What is required »
Exclude the pictures and reproduce the remaining data exactly as written.

══ Listed records ══

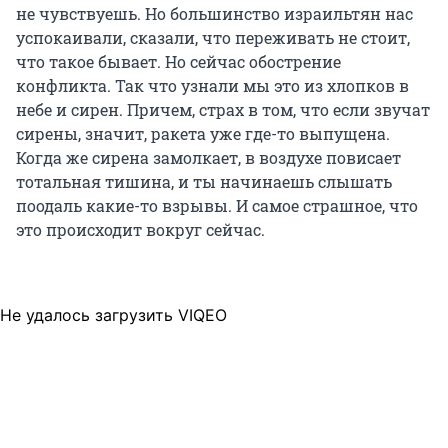
не чувствуешь. Но большинство израильтян нас
успокаивали, сказали, что переживать не стоит,
что такое бывает. Но сейчас обострение
конфликта. Так что узнали мы это из хлопков в
небе и сирен. Причем, страх в том, что если звучат
сирены, значит, ракета уже где-то выпущена.
Когда же сирена замолкает, в воздухе повисает
тотальная тишина, и ты начинаешь слышать
поодаль какие-то взрывы. И самое страшное, что
это происходит вокруг сейчас.
Не удалось загрузить VIQEO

═══

Written solution »
не чувствуешь. Но большинство израильтян нас
успокаивали, сказали, что переживать не стоит,
что такое бывает. Но сейчас обострение
конфликта. Так что узнали мы это из хлопков в
небе и сирен. Причем, страх в том, что если звучат
сирены, значит, ракета уже где-то выпущена.
Когда же сирена замолкает, в воздухе повисает
тотальная тишина, и ты начинаешь слышать
поодаль какие-то взрывы. И самое страшное, что
это происходит вокруг сейчас.
Не удалось загрузить VIQEO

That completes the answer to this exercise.